Task to complete:
Copy out word for word everything in the items below from the line containing "Precio promedio ponderado, Precio minimo" down to the line containing "Reading right to left, transcribe", both of those lines included, and nothing else.

Extracted records:
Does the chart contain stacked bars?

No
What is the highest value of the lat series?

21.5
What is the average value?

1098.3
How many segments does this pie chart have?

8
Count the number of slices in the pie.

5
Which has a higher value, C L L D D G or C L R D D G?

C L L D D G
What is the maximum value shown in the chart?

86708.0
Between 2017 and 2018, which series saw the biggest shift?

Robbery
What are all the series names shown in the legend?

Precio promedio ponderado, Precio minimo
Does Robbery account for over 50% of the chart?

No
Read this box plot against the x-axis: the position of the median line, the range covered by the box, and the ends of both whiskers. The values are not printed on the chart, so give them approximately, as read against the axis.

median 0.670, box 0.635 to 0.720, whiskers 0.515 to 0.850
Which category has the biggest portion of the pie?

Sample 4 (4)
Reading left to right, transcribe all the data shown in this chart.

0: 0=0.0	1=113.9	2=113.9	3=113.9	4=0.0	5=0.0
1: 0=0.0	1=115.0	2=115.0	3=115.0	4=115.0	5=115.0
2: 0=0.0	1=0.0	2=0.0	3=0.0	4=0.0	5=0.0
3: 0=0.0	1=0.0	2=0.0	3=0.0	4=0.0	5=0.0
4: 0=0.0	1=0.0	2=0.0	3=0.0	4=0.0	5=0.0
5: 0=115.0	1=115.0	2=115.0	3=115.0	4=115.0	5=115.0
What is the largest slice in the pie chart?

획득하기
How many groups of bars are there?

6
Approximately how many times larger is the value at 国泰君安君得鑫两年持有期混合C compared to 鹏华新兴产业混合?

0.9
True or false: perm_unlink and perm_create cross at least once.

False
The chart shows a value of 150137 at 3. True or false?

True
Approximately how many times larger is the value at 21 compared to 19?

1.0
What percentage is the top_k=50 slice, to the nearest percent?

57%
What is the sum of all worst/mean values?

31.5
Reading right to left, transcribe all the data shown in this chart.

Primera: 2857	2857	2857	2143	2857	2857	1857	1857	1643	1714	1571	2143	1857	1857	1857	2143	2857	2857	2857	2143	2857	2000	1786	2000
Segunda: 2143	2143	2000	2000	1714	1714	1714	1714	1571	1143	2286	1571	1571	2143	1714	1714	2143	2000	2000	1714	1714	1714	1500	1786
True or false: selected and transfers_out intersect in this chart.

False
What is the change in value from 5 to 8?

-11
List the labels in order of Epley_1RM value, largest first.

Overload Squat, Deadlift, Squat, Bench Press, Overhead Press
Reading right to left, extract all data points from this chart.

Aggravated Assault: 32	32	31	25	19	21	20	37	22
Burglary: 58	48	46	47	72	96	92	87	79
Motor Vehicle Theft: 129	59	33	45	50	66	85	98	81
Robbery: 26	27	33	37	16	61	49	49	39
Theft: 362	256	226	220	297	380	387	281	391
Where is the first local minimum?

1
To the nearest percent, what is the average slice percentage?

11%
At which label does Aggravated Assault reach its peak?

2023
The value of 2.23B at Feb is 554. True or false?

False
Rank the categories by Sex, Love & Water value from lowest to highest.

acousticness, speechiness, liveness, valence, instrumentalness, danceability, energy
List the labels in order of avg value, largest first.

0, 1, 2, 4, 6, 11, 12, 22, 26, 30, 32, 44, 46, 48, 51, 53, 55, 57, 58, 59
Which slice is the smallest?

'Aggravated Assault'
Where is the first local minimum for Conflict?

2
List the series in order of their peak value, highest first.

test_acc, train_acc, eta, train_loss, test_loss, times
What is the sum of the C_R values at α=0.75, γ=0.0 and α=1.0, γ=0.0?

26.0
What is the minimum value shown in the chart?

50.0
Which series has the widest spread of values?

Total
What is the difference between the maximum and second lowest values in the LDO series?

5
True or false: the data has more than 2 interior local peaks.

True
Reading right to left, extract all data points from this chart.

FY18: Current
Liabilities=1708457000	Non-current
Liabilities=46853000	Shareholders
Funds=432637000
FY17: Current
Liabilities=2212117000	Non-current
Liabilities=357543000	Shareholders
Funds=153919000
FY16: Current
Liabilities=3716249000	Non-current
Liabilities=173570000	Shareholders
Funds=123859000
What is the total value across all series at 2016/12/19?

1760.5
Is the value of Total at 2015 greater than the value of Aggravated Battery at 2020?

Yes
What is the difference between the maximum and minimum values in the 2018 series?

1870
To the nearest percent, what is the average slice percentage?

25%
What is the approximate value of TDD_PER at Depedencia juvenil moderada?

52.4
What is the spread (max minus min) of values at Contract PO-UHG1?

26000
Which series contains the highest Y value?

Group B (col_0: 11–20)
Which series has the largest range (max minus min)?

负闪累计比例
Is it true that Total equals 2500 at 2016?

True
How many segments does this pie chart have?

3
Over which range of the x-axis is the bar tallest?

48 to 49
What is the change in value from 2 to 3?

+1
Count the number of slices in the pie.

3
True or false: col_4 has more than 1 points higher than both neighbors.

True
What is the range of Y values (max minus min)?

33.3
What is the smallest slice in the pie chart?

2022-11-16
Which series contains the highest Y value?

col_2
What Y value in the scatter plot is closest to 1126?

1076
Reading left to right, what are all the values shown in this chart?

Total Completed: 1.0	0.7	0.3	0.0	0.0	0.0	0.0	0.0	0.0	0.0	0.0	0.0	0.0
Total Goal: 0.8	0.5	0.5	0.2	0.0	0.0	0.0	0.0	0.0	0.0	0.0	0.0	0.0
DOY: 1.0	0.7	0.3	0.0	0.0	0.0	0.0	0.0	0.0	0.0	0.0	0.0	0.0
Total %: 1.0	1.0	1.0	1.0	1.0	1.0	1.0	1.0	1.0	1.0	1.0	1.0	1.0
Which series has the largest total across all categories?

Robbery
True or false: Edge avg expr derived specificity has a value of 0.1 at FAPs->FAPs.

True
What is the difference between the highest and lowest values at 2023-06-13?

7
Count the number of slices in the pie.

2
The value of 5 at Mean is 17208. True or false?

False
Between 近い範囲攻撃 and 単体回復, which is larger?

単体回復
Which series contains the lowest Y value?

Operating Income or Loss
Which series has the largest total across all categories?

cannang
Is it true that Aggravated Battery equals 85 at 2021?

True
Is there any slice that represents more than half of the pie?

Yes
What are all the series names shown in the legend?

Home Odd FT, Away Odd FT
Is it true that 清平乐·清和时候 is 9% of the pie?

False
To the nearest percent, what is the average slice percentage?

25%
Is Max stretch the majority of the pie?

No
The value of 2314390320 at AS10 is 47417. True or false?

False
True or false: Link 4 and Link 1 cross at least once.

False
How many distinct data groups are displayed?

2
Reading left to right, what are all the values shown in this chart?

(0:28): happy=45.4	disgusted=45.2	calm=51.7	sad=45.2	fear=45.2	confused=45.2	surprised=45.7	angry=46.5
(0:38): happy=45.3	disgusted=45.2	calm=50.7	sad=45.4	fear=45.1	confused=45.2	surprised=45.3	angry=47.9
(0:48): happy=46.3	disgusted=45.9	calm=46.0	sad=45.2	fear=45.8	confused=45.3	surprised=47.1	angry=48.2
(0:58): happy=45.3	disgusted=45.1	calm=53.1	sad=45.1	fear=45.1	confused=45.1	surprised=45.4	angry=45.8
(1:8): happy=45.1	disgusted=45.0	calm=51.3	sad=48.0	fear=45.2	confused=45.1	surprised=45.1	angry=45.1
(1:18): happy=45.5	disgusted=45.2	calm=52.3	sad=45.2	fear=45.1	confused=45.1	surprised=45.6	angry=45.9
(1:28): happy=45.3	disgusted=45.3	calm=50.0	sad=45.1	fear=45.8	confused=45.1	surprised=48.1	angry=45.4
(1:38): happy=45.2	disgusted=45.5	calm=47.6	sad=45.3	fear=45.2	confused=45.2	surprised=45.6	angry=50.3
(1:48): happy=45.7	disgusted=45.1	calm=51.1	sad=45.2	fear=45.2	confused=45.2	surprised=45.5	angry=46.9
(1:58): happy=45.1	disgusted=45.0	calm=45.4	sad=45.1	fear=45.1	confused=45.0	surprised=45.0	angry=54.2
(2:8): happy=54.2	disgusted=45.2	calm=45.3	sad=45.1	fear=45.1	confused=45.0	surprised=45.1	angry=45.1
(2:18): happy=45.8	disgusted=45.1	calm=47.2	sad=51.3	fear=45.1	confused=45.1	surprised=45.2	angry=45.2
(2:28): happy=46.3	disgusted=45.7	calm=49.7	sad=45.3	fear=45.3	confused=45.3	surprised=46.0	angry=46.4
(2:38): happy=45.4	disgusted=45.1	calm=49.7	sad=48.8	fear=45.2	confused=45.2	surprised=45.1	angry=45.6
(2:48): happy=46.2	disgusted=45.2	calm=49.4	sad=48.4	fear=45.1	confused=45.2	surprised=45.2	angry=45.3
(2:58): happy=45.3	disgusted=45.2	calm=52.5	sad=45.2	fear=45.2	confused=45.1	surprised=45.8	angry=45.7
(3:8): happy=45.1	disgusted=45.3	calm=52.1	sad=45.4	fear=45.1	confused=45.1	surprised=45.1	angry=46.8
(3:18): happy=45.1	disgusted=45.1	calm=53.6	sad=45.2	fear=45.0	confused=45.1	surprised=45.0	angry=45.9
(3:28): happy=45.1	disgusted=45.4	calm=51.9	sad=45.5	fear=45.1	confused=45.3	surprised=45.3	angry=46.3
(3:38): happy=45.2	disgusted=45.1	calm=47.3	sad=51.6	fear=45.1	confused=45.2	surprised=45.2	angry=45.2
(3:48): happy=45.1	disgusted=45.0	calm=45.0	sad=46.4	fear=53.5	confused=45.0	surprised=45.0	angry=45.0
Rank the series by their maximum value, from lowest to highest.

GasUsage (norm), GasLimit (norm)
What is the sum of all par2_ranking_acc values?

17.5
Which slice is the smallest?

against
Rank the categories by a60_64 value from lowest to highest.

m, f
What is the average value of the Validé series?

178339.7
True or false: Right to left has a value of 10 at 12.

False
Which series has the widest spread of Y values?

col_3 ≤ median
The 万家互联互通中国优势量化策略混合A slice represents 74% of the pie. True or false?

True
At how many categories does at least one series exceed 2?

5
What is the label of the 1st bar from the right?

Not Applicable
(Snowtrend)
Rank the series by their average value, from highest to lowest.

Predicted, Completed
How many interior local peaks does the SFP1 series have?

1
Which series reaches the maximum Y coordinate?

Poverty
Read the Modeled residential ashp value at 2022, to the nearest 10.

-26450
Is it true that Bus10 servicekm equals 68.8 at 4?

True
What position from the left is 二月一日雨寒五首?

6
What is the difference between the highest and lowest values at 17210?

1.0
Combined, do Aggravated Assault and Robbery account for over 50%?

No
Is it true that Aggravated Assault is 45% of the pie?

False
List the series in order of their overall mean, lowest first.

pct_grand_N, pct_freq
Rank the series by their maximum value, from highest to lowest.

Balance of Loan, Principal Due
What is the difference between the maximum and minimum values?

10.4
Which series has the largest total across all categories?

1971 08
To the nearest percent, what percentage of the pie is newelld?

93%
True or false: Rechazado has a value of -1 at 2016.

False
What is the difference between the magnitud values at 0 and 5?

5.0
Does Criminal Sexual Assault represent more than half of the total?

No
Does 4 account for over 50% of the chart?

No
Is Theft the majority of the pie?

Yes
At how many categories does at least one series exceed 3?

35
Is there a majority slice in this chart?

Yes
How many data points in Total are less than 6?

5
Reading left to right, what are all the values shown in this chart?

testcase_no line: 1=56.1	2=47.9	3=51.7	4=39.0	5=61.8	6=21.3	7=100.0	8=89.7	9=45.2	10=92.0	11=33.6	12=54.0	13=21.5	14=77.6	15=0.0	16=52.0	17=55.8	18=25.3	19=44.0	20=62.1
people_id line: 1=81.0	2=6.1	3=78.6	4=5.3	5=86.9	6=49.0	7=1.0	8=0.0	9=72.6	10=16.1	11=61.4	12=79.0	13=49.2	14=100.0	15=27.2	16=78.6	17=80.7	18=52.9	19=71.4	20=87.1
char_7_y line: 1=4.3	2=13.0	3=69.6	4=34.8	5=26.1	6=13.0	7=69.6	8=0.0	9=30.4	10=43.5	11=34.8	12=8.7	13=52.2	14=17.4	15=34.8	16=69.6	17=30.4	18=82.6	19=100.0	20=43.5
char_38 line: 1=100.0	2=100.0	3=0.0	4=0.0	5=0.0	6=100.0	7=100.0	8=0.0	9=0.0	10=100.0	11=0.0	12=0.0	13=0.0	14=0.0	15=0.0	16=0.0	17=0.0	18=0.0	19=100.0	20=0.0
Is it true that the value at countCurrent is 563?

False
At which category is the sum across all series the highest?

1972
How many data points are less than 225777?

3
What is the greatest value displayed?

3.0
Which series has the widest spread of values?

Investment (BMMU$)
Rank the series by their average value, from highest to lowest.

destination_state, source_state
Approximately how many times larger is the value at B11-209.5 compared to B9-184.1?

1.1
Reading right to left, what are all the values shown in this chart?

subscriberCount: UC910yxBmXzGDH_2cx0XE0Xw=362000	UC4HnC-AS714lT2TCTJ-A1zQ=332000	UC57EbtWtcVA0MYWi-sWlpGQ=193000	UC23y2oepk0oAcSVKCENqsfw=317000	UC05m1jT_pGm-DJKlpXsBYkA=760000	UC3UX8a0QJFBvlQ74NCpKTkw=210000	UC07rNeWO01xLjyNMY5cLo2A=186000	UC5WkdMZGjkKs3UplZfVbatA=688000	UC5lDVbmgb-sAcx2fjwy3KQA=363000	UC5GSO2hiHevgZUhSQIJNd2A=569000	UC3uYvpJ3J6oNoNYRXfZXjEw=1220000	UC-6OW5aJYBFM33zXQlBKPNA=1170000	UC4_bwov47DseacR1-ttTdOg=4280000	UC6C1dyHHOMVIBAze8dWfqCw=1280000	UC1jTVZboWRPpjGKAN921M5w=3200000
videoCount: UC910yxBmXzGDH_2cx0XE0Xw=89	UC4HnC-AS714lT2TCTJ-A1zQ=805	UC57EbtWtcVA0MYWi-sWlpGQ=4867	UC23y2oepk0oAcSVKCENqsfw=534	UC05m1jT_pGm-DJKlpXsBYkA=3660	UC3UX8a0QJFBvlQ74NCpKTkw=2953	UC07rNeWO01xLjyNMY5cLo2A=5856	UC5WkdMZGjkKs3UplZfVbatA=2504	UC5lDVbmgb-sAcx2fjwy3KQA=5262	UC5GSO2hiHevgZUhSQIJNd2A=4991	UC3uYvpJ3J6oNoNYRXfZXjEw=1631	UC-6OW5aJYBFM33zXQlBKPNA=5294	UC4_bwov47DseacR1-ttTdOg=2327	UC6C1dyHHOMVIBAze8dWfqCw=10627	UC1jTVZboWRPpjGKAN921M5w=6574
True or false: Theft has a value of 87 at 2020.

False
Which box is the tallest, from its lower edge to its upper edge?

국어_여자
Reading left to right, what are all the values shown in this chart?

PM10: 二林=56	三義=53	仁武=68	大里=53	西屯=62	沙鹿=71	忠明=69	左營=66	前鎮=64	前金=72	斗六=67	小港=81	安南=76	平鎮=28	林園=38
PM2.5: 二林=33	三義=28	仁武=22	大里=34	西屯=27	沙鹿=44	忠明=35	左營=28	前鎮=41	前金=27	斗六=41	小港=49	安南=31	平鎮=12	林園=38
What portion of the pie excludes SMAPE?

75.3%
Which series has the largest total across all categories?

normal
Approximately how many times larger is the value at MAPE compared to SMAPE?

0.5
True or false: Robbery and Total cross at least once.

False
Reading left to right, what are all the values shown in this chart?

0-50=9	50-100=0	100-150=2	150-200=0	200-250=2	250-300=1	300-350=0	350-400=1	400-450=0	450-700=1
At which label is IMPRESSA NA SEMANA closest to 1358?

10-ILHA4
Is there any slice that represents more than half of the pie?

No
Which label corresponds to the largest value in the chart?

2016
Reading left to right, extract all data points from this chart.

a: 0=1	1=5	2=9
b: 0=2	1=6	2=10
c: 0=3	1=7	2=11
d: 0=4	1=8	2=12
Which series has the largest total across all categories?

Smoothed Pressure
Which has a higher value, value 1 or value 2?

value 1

Task response:
Precio promedio ponderado, Precio minimo
Does Robbery account for over 50% of the chart?

No
Read this box plot against the x-axis: the position of the median line, the range covered by the box, and the ends of both whiskers. The values are not printed on the chart, so give them approximately, as read against the axis.

median 0.670, box 0.635 to 0.720, whiskers 0.515 to 0.850
Which category has the biggest portion of the pie?

Sample 4 (4)
Reading left to right, transcribe all the data shown in this chart.

0: 0=0.0	1=113.9	2=113.9	3=113.9	4=0.0	5=0.0
1: 0=0.0	1=115.0	2=115.0	3=115.0	4=115.0	5=115.0
2: 0=0.0	1=0.0	2=0.0	3=0.0	4=0.0	5=0.0
3: 0=0.0	1=0.0	2=0.0	3=0.0	4=0.0	5=0.0
4: 0=0.0	1=0.0	2=0.0	3=0.0	4=0.0	5=0.0
5: 0=115.0	1=115.0	2=115.0	3=115.0	4=115.0	5=115.0
What is the largest slice in the pie chart?

획득하기
How many groups of bars are there?

6
Approximately how many times larger is the value at 国泰君安君得鑫两年持有期混合C compared to 鹏华新兴产业混合?

0.9
True or false: perm_unlink and perm_create cross at least once.

False
The chart shows a value of 150137 at 3. True or false?

True
Approximately how many times larger is the value at 21 compared to 19?

1.0
What percentage is the top_k=50 slice, to the nearest percent?

57%
What is the sum of all worst/mean values?

31.5
Reading right to left, transcribe all the data shown in this chart.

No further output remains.